Die Erwartungen an das MISSGAF sind hoch: Im Schnitt soll es jeden Tag beziehungsweise jede Nacht zum Einsatz kommen und sein volles Potenzial bei der Instandhaltung von Schiene und Oberleitung zum Tragen bringen, erklärte Carola Lülsdorf, Leiterin Regionalnetz Karwendel und Südbayern, beim Pressetermin. Das 23 Meter lange und circa 78 Tonnen schwere Fahrzeug kann zum Beispiel für den Winterdienst, beim Transport von Material und im Bereich des Vegetationsschnitts verwendet werden. Darüber hinaus besteht die Option, an einen Kran einen Arbeitskorb zu montieren, mit dem Arbeiten an der Oberleitung möglich werden. „Auch im Karwendelnetz der Deutschen Bahn setzen wird auf ‚Zukunft Bahn’. Mit dem neuen Instandhaltungsfahrzeug, unserer ‚Gleis-Goaß’, können wir unsere Infrastruktur für den Zugverkehr verlässlich instand halten“, so Lülsdorf. Die Gleis-Goaß kann mit ihren beiden Motoren – jeweils 653 PS, also insgesamt 1306 PS – eine Höchstgeschwindigkeit von 140 km/h erreichen. Im Unterschied zu älteren Instandhaltungsfahrzeugen bietet das neue Modell mit elf Sitzplätzen, einem Sozialraum – inklusive WC und Umziehmöglichkeiten an Bord – und einer Verpflegungsküche für längere Einsätze, auch der Crew des Fahrzeuges mehr Raum.
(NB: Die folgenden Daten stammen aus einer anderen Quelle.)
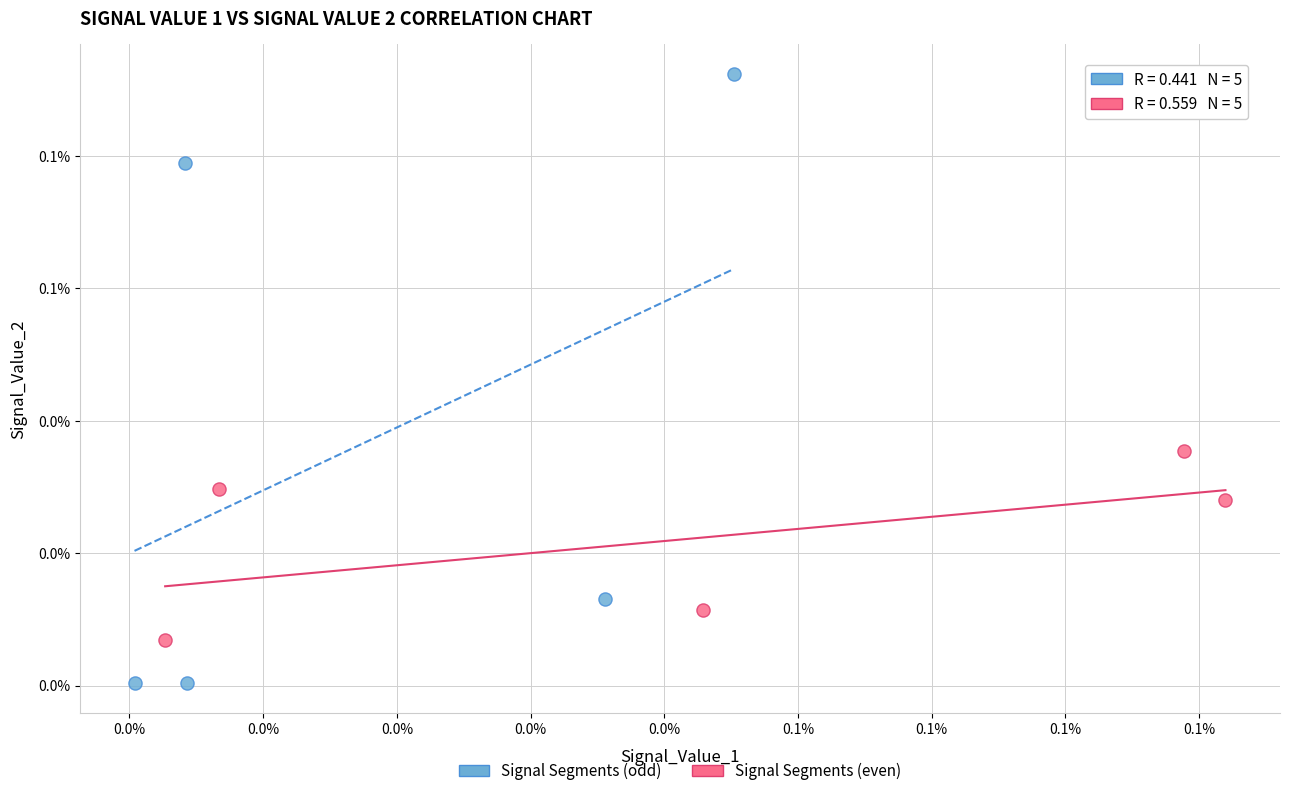

What are all the series names shown in the legend?

Signal Segments (odd), Signal Segments (even)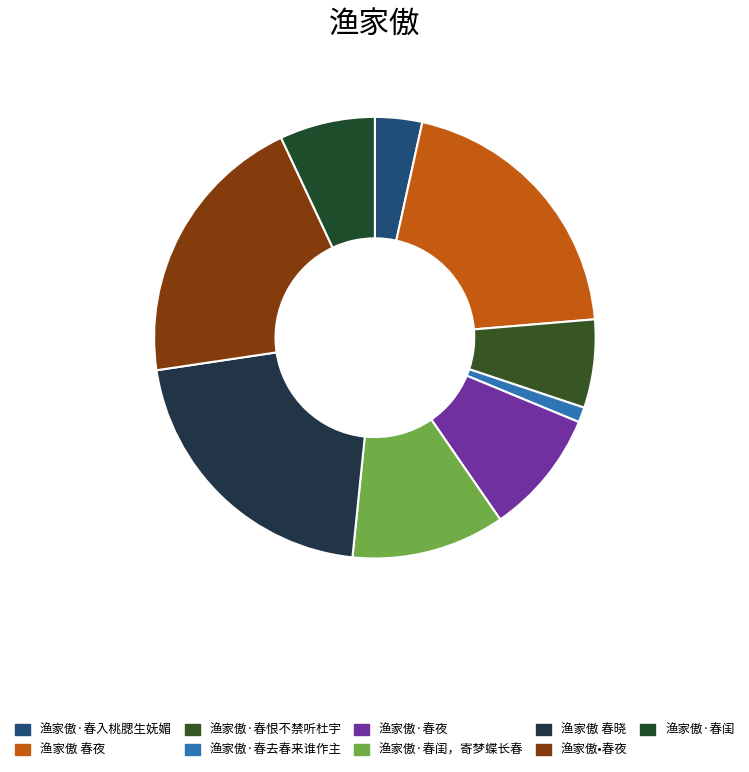

What is the smallest slice in the pie chart?

渔家傲·春去春来谁作主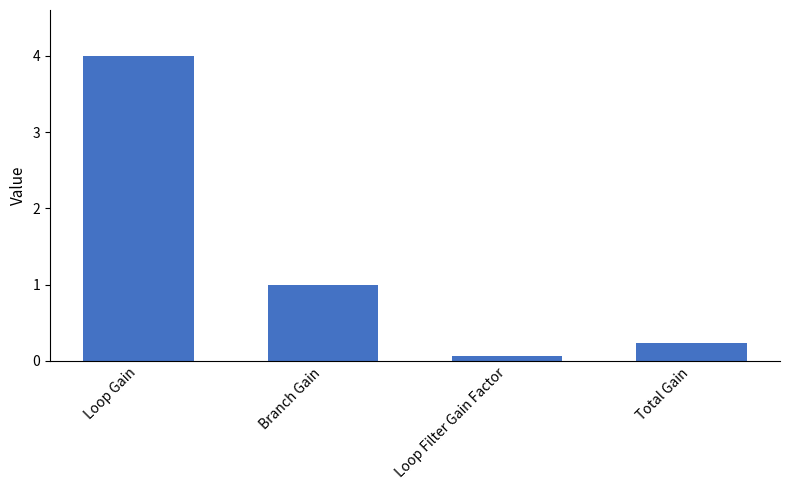

Rank the categories by value from highest to lowest.

Loop Gain, Branch Gain, Total Gain, Loop Filter Gain Factor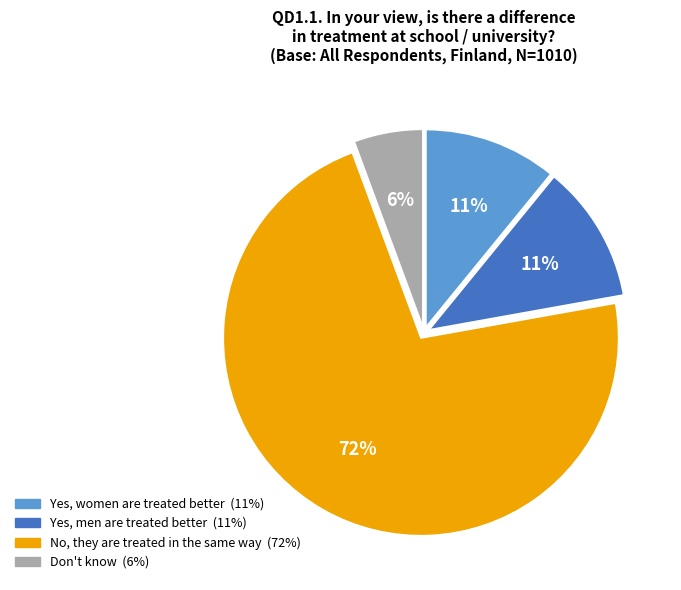

Count the number of slices in the pie.

4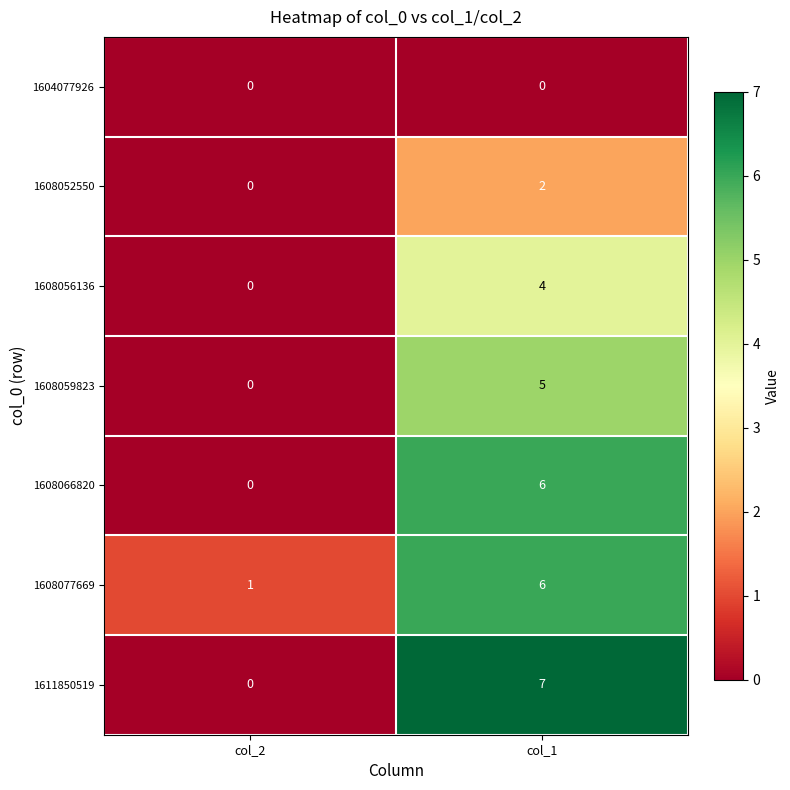

Where is 1608056136 nearest to the value 2?

col_2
Instandhaltungsfahrzeug (MISSGAF)

Gebaut wurde das multifunktionale Fahrzeug von einem namhaften Unternehmen in Österreich. Das MISSGAF verfügt daher auch über eine ÖBB-Zulassung und könnte im Nachbarland bei Bedarf eingesetzt werden. Mit der „Gleis-Goaß“ hat das Karwendelnetz ein Fahrzeug auf dem modernsten technischen Baustand in Murnau stationiert. Die zwei künftigen Schwestermodelle sollen Leipzig und Lüneburg bekommen. Verstärkt wird die Fahrzeugflotte der Instandhaltung an den unterschiedlichen Standorten in Deutschland noch von 28 kleineren Varianten des MISSGAF.

In der Marktgemeinde Murnau freut man sich indes über das neue Fahrzeug und ließ sich bei einer kleinen Feier zu seiner Inbetriebnahme auch durch den Regen nicht die gute Laune verderben.